Karthik Krisnamurthy, Cognizant global business leader, enterprise information management describes the context of what he does as: "All the processes, solutions and thinking that go into insights and foresights. Taking data from legacy platforms such as SAP or other ERP platforms into a data management platform. Taking data that could be generated in warehouses or could be generated in operations and stores, through to driving business intelligence and analytics."
CBR,Q: Describe what’s to be gained?
KK, A: A significant amount of dollars. There is so much redundancy, duplication and multiple database platforms. Helping organisations deal with unstructured data. [A phrase he dislikes preferring alternately structured.]
One of the areas we’re focused on is helping organisations land big data – what’s the definition? One guy said we’ve got a big data problem. But what he meant was he had a lot of data. A ‘big’ data problem in volume terms.

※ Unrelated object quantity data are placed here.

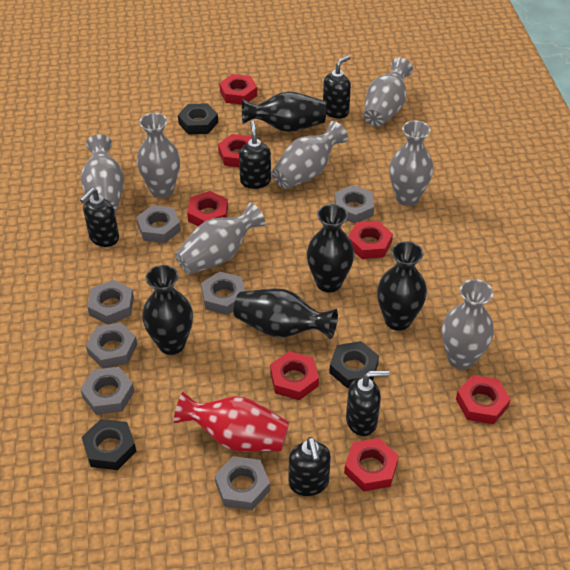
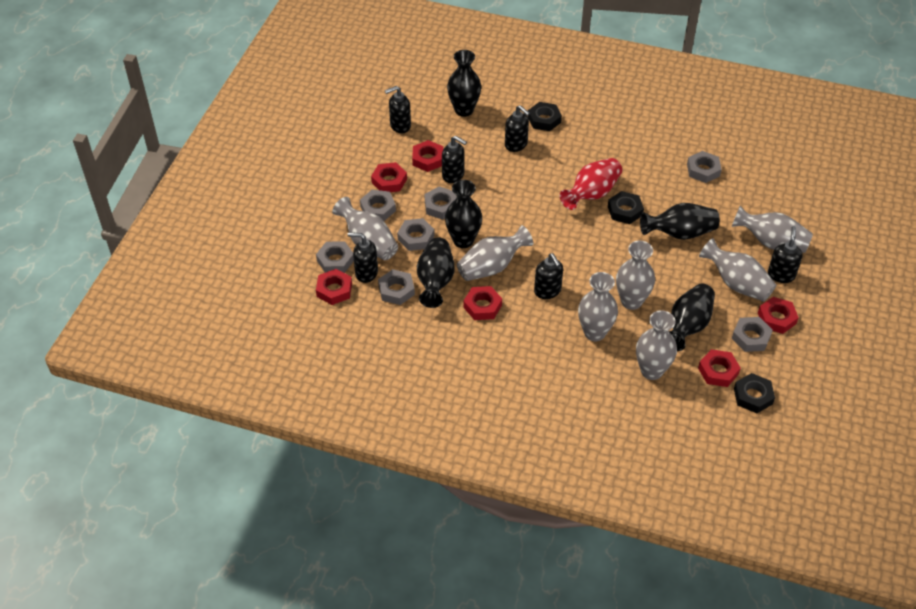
black soap dispenser: 5 -> 6
red nut: 7 -> 6

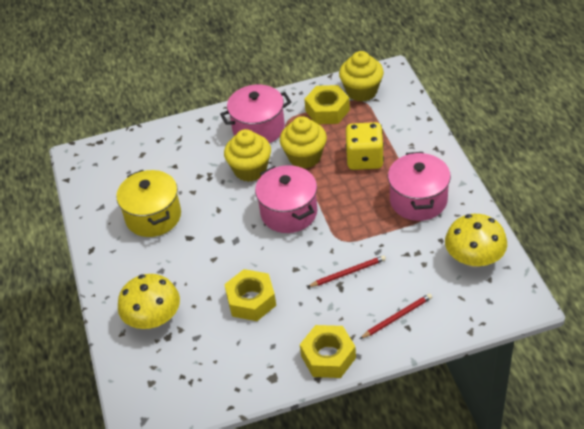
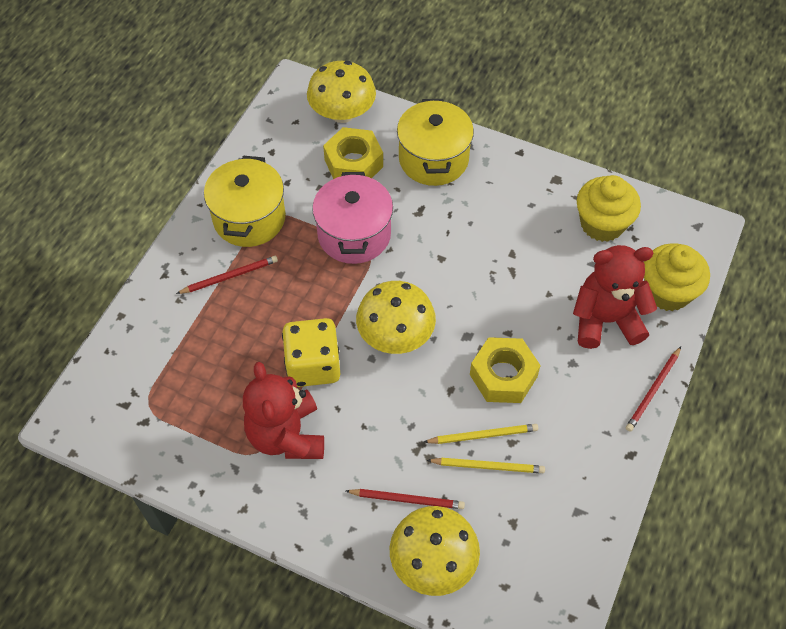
pink pot: 3 -> 1
red pencil: 2 -> 3
red teddy bear: 0 -> 2
yellow cupcake: 3 -> 2
yellow mushroom: 2 -> 3
yellow nut: 3 -> 2
yellow pencil: 0 -> 2
yellow pot: 1 -> 2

Big data has suffered significantly from the wrong definition. Volume, variety, velocity are cited but value is the one which is missed out. Look at what’s happened in venture capital, until 2012, 50% of funding went into big data. And a lot of that hype was frankly pre-mature.
CBR: I’m an enterprise type customer with a big data problem – what are your skill sets? Why am I coming to you not an alternative expert?
KK: What we bring is fundamentally an industry based approach. It is not a platform play. It is a business solutions play. Big data for finance is different from that for life sciences. We help them understand the art of what’s possible from an industry specific analytic value stand point. That approach differentiates us.
Many big data journeys fall apart after one year. Look at companies that embark on the strategies. The first year is spent on technical use cases – usually optimise your data environment. We take some of the RDMS data and accelerate that and reduce data infrastructure. The play is to sell them a five year road map and in year one start talking about things in that the business is not going to see.
And what happens? At the end of the first year everyone becomes disillusioned and it scuttles the big data re-organisation. I know many finance houses that have spent too long on big data technical use cases.
CBR: What is your approach?
KK: We have an assessment framework based on big data analytics usefulness.
CBR:How difficult is it to convince the client that there is an opportunity around analytics?
KK: It is difficult unless you relate it to revenue. You ‘d be amazed how many enterprises buy into revenue use cases. Agility and speed is relative, so not always relevant. Relate it to revenue opportunities. If you can show that existing data sources throw up those opportunities you can convince them to invest.
CBR: Why is it different from Business Intelligence?
KK: Business Intelligence [proponents] made a mistake. The mistaken belief was that what we build- gets used while actual adoption of BI is 11%. To me the goal is shift that. That’s the remaining 80-90% of BI which hasn’t been related to business value.